UPDATE: This piece has been updated to reflect a response from Indiana University Northwest.
- The American Association of University Professors issues a report on Monday defending a professor who was reportedly fired for making a threat “to the effect that ‘the only way to end racism is to kill all the white people.'”
- The AAUP concluded that the words were taken out of context or distorted and that it was not credible.
- “In Professor McPhail’s case, it appeared to have been downright hostile, as evidenced by the presence of racist tropes of incompetent, angry, and physically violent Black men in the language used to justify his dismissal,” the report read.
The American Association of University Professors (AAUP) condemned Indiana University Northwest (IUN) on Monday for firing a professor in 2021 who allegedly claimed that the only way to end racism was to “kill all the white people.”
Marcia N. Gonzalez, the university’s senior general counsel, said that the the basis for professor Mark McPhail’s termination was because of negative performance reviews and for making “a threat of physical violence, stating words to the effect that ‘the only way to end racism is to kill all the white people,” according to the AAUP report.
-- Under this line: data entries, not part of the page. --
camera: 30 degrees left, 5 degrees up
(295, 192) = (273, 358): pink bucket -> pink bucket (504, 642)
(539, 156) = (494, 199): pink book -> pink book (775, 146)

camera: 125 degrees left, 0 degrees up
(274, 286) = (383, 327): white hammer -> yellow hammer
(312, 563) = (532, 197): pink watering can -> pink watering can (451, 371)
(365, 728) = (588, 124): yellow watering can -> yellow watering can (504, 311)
The AAUP, however, ruled that McPhail’s termination feeds off of “racial tropes” and maintained that his words may have been taken out of context or distorted. (RELATED: Property Is Racist, Boston University Professor Says)
“The racial climate at IUN appears to be unwelcoming to faculty members of color,” the report concluded. “In Professor McPhail’s case, it appeared to have been downright hostile, as evidenced by the presence of racist tropes of incompetent, angry, and physically violent Black men in the language used to justify his dismissal.”
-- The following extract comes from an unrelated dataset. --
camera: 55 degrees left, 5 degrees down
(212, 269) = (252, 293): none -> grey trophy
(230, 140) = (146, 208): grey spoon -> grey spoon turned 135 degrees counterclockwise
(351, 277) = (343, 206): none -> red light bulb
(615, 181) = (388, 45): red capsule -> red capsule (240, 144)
.@IUNorthwest fired a Black professor after alleging he said something about killing white people. An AAUP report found “racist tropes of incompetent, angry and physically violent Black men in the language used to justify his dismissal.” #HigherEd https://t.co/6MIu6y6pP4
— Inside Higher Ed (@insidehighered) January 30, 2023
The report included interviews conducted by the Faculty Board of Review (FBOR) during an investigation into the matter. Charles Hobson, professor of business administration, reportedly said that McPhail had told him during a discussion on racism in the United States that “if indigenous people had killed all the early white settlers, racism would not have established itself in the Americas.”
He did not report the comment as a threat, but to “to impress upon [Executive Vice Chancellor Román-Lagunas] how deeply McPhail felt about systemic racism in the US.”
Hobson told Cynthia Roberts, dean of the IUN school of business, that the situation was “potentially explosive” and that “McPhail had said that the solution to racism is to kill all white people,” the report reads.
There was no university police investigation into the alleged threat, according to the AAUP report. It also said that there was not “a single person who spoke directly with Professor McPhail after he received notice of suspension who stated that he posed a threat.”
“Only two IUN administrators, both of whom received their information secondhand and one of whom had a fraught relationship with Professor McPhail, according to the FBOR, interpreted his speech to be violent and threatening,” the report reads.
Several other faculty members described McPhail as being angry during conversations, which led to the FBOR to determine that a potential threat could be credible. The FBOR determined that the dismissal was “unwarranted,” according to the report.
“Shared academic governance cannot thrive at an institution in which the administration disregards crucial institutional policies. Nor can it thrive at an institution in which the administration regularly and without compelling reasons rejects the recommendations of duly constituted faculty committees after they have conscientiously discharged their duties in areas of faculty primacy,” the report concluded. “Conditions for academic governance at Indiana University Northwest can therefore only be described as unsound.”
Aaron Pigors, interim director of office of marketing & communications at IUN, told the Daily Caller News Foundation that the university “disagree[s] with the AAUP report, investigation, and characterization of the university’s handling of this situation.”
“Because this involves ongoing litigation, we cannot comment further at this time,” he said.
The police department and Roberts did not immediately respond to the DCNF’s request for comment. McPhail could not be reached for comment. The AAUP referred to DCNF to the report Hobson deferred to the school’s counsel and the FBOR declined to comment.